Durante la homilía, advirtió que muchos argentinos necesitan dos o más trabajos para llegar a fin de mes y sostuvo que los créditos se convirtieron en una carga para numerosos hogares.

Durante la misa por San Cayetano, el arzobispo de Buenos Aires, Jorge García Cuerva, habló de la situación social del país, cuestionó a la dirigencia política y aseguró que el pueblo “está cansado de promesas incumplidas y dirigentes que hablan de los pobres, pero no están cerca de sus necesidades”.

Desde las escalinatas de la basílica de Liniers, el monseñor relató que a los argentinos “les duelen las heridas del odio, de la descalificación constante y la discriminación”.

“Le pedimos a San Cayetano hoy como pueblo que nos dé más y mejor trabajo. Le pedimos que nos ayude a seguir adelante y a no bajar los brazos”, agregó García Cuerva.

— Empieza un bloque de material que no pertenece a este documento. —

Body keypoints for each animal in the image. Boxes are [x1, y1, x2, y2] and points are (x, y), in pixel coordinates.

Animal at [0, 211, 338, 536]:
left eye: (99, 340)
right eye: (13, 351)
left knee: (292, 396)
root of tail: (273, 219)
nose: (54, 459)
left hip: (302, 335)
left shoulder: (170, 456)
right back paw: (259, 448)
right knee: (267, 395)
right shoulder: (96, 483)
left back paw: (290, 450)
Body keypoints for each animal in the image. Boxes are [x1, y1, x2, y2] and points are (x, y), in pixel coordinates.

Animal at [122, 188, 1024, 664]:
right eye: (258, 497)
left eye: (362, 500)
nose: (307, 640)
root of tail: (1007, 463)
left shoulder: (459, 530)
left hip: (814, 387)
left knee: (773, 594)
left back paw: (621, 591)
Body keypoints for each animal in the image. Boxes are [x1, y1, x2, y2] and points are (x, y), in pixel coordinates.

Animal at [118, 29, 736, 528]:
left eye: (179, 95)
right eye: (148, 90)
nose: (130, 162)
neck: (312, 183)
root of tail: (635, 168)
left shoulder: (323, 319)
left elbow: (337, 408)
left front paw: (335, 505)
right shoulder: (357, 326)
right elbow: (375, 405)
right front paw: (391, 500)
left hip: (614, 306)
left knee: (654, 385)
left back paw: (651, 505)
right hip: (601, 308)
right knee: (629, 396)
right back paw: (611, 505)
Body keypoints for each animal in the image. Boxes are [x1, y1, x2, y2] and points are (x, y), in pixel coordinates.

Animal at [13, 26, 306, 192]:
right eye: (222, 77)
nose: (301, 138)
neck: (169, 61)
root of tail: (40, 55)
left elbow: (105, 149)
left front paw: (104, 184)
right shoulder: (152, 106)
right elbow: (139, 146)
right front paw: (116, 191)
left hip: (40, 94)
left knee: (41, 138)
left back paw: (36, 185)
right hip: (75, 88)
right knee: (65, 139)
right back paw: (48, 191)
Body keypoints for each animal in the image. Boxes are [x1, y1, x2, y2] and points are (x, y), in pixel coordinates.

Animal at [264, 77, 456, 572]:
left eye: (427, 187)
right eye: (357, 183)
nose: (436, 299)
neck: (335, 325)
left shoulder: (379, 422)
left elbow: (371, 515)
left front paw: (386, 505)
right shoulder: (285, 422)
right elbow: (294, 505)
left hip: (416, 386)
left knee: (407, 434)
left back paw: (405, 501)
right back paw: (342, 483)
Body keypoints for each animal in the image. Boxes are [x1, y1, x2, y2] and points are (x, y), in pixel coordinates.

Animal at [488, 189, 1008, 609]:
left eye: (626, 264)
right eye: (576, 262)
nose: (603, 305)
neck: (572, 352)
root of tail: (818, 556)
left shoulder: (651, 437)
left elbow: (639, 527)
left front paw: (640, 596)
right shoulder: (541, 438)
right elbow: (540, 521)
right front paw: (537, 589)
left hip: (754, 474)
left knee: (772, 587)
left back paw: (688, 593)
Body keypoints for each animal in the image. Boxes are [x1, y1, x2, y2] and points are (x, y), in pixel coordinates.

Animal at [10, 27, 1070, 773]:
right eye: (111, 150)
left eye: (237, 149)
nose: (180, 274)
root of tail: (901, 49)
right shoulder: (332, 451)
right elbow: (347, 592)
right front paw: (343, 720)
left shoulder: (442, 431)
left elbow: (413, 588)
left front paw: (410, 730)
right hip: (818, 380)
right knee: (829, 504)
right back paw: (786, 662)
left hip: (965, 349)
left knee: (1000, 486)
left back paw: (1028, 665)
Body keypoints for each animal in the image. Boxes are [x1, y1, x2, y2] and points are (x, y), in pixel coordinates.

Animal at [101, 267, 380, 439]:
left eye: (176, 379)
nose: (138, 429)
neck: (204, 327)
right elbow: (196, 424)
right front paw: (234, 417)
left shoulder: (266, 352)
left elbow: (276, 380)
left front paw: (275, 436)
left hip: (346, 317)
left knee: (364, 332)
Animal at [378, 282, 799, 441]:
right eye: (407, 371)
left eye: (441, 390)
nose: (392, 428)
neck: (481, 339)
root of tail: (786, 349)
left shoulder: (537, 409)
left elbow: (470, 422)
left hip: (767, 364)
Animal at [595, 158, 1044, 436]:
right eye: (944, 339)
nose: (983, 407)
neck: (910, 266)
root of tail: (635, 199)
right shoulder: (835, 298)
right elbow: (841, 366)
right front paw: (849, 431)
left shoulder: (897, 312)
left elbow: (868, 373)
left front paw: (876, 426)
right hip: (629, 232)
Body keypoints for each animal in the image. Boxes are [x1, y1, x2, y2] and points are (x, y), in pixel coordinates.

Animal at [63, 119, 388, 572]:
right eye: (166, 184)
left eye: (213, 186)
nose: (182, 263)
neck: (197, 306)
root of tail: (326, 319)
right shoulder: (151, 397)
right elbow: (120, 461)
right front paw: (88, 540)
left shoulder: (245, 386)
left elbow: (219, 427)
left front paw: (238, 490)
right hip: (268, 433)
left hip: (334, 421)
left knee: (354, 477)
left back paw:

El arzobispo planteó ante miles de fieles que el pueblo sabe que la solución concreta a los problemas económicos y sociales “la tiene una clase dirigente que a veces parece mirar para otro lado, poner toda su energía en descalificaciones y debates estériles que no resuelven la vida de nadie”.

En ese contexto, aseguró que los argentinos tienen que “tener dos o más trabajos para llegar a fin de mes” y se mostró preocupado por el alza del endeudamiento de las familias.

“San Cayetano, aquí tienes a tu pueblo, que no quiere resignarse a que el trabajo sea una mercancía y que haya que tener dos o más empleos para llegar a fin de mes, o caer en la trampa de los créditos que endeudan y asfixian a muchísimas familias”, relató García Cuerva.

A lo largo de la homilía, García Cuerva insistió en la necesidad de “no dar la espalda al dolor de quienes sufren” y de “ser empáticos con los más necesitados”.

A modo de cierre de su mensaje, pidió “trabajar por una patria de hermanos, donde nadie sea descartable ni desechable”, y citó al papa León XIV que visitará el país del 8 al 11 de noviembre próximo, al recordar que “la libertad económica no puede ser absoluta y debe medirse siempre en función del bien común y de la dignidad de cada persona”.

Jorge García Cuerva, arzobispo de Buenos Aires.